──────── INPUT DATA
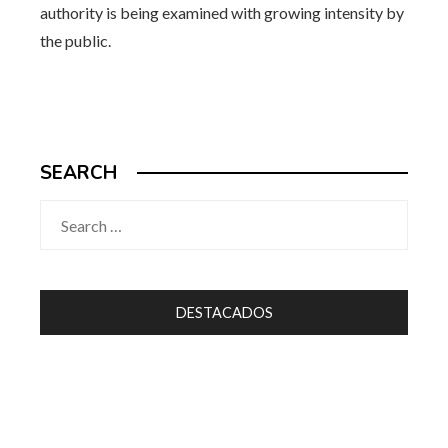
authority is being examined with growing intensity by
the public.
SEARCH
Search
for:
DESTACADOS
────────────────
#### EXERCISE BRIEF
List each line of the records that contains the string "authority". Letter case matters.

#### TASK RESULT
authority is being examined with growing intensity by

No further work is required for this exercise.